Exploring the mechanisms of adolescent diabetes

Currently, Dr. Zeitler and his team are studying just that, using data from TODAY to better understand the underlying mechanisms of complication in diabetes, particularly long-term effects on cognition. Meanwhile, Drs. Inge and Nadeau are working on a funding proposal to study the biological mechanisms of bariatric surgery, including pancreatic and gut hormone function, as well as measures of cardiovascular and liver health.

Partnering with pediatric cardiologist Uyen Truong, MD, and bioengineer Michal Schafer, PhD, experts in a novel technology called 4D flow MRI, Dr. Nadeau has already shown metformin can improve arterial stiffness in adolescents with type 1 diabetes, even though it hasn't been shown to improve blood sugar — potentially altering the course of type 1 treatment.

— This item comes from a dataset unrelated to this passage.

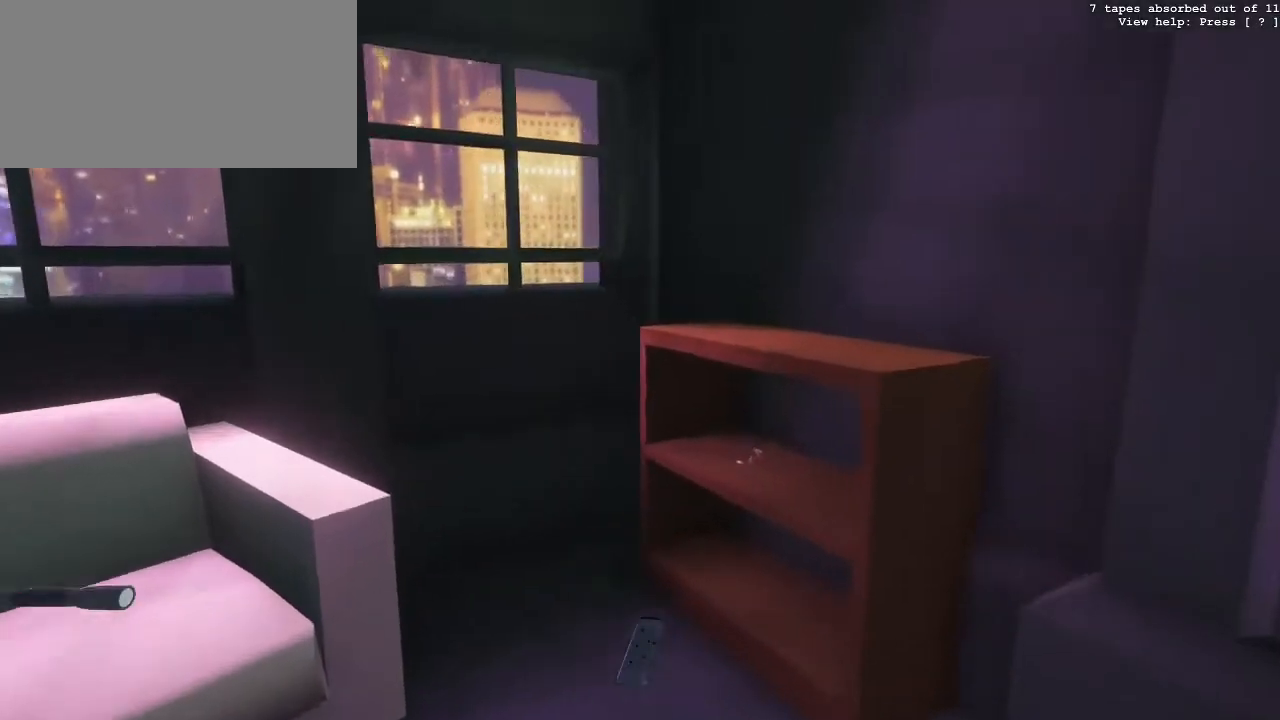
{"keys": ["g"], "mouse": [], "events": [[50, "g", "down"], [333, "w", "up"]]}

That study recently appeared in Circulation. Dr. Nadeau is now partnering with Dr. Inge to examine before-and-after cardiovascular health in the bariatric population using the same technology.

And work remains to be done in the bariatric population. Kids who have the surgery may see complications down the road, such as iron deficiency and problems with bone health.

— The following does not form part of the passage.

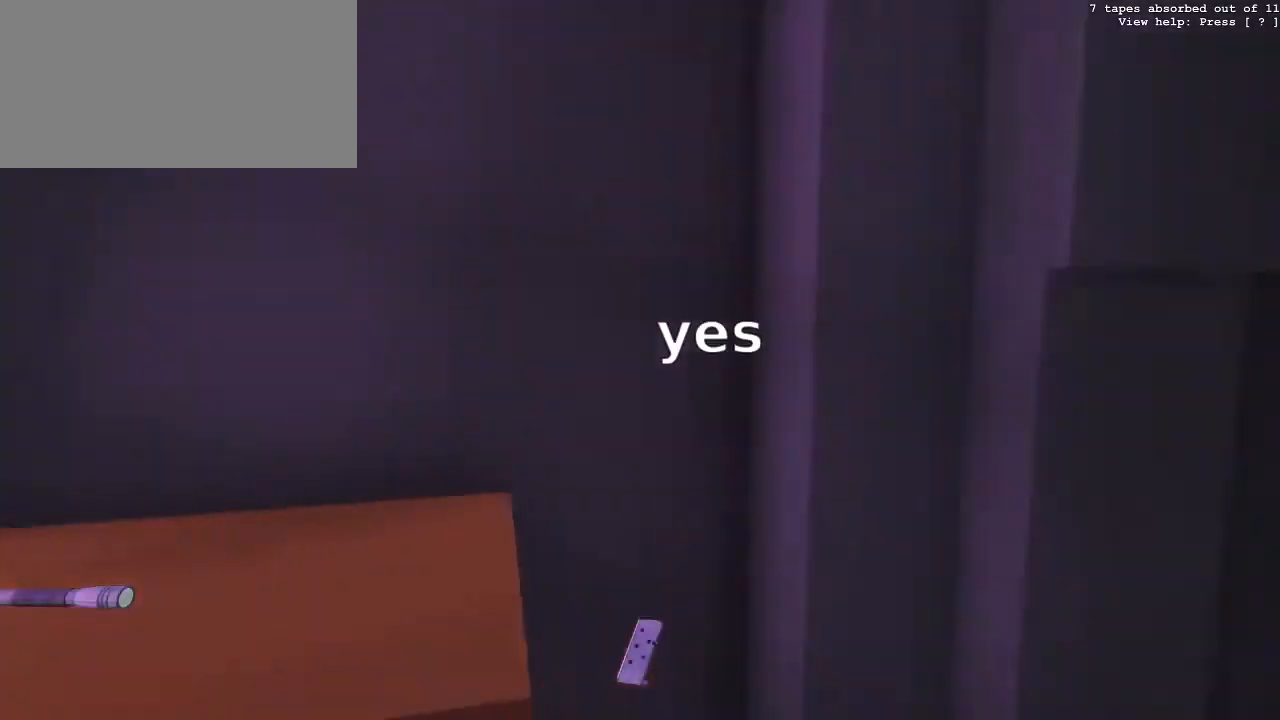
{"keys": [], "mouse": [], "events": [[350, "g", "up"]]}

"We'll need longer-term research to sort this out," says Dr. Inge.

Onward and upward

For the time being, though, surgery was Mona's best option, and she ultimately decided to do it. It's not quite what she thought it would be. She knew she wouldn't be able to eat like she did anymore, but the change is drastic. She can't eat two bites of a hamburger. Even drinking too much water at once makes her feel full.

"It's a pretty convincing argument for bariatric surgery as being, at least for now, the most effective treatment we've got."

- PHILIP ZEITLER, MD, PHD

But she lost 10 lbs. just following the surgery prep recommendations, and she's been losing about 10 lbs. a month ever since. Dr. Inge thinks she'll lose 85 lbs. before she's done. And that hope makes the difference. She's back to hiking. She hits the gym every day. Last month, she even did the Manitou Incline, a grueling gain of 2,000 feet in less than a mile along an old washed out funicular track on a mountainside just west of Colorado Springs.

"I was tired, but I did it," she says. "That felt really good. I know if I didn't have the surgery, I wouldn't be able to do half the things I'm doing now."